Remember Back In the 70’s…

When Japanese products surpassed the quality of US goods. Then, zero-defect methods jumped to the US in the ‘80’s. (Phil Crosby’s book, “Quality is Free” was published on 1/1/80.) And, “Do It Right The First Time” became the high service-value, low cost, high morale way to go.   

In November of ‘88, the US government established the Baldridge Award for quality excellence. The Wallace Company – a pipe, valve, and fitting distributor in Houston – won the award in ’90 along with three other unknowns: IBM, Cadillac and Federal Express. But, after spending big to win the award, Wallace went bankrupt in ’92.

Lesson #1: Efficiency at doing all things right is not the same as effectiveness at doing the right things; things that are best for your targeted, most-net-profitable customers and prospects.    

In ’85, Motorola dubbed their manufacturing quality regimen: “Six Sigma”. This brand soared to new heights when Jack Welch at GE began a $1 billion investment in Six Sigma training in ’95. But, Google searches for “Six Sigma’ peaked in ’04 and have declined since.

Lesson #2: A lemon only has so much juice. When all surviving companies have equally excellent commodities, the quality advantage becomes table stakes. What new “best practices” have emerged to create new, competitive advantages? (But, don’t get soft on zero-errors!)

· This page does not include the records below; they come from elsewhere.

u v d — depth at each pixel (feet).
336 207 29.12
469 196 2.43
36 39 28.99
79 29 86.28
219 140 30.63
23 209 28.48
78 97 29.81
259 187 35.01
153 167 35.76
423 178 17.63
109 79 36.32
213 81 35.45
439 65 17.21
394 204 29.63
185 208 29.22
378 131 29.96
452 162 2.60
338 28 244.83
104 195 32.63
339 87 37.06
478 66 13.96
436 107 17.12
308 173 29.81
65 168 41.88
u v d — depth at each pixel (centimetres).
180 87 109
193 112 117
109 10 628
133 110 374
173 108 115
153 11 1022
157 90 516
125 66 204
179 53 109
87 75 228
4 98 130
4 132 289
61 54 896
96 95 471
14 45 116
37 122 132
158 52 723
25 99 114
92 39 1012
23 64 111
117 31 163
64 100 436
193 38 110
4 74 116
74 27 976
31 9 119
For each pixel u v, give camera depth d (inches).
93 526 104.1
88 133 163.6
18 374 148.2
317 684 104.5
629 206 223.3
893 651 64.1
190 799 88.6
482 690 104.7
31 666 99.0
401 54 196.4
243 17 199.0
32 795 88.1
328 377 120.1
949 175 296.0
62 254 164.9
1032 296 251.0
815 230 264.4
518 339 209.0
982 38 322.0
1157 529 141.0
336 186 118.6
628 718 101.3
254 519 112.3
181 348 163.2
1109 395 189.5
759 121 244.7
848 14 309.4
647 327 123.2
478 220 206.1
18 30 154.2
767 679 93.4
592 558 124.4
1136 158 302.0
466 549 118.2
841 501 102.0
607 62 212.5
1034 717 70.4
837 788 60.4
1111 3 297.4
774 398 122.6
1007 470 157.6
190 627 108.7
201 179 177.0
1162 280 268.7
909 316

Enter Customer-Centric, Digital-Buying Empowerment

As Six Sigma faded, Amazon ascended as: “the most customer-centric” company on the planet”. They’ve spent 24+ years inventing a unique all-digital, service-value channel. It starts with our fingertips (and increasingly our voice to Alexa) and goes back to producers. Amazon sells the same stuff, but the goods are wrapped in a better total service-value experience.   

How will factories and distributors reweave their one-size-fits all, product-push channels to be end-customer, digital-pull capable? We all want the AMZ experience for B2B buys too. Channel-loading incentive programs have hit a wall.

Too many distributors have chased every size and type of customer with product promotions to win incremental margin dollars. Most now have too many unprofitable small-orders. They need customer net-profitability analytics to fix losing picks, orders, and customers, to free people-slack to reinvest into digitally-enabled service value for their most profitable and growing customers.  

FINAL LESSON

Best practices improve efficiencies, but not best-for-you, customer-centric effectiveness. Wouldn’t your most net-profitable customers be a good first target for digital-value innovation?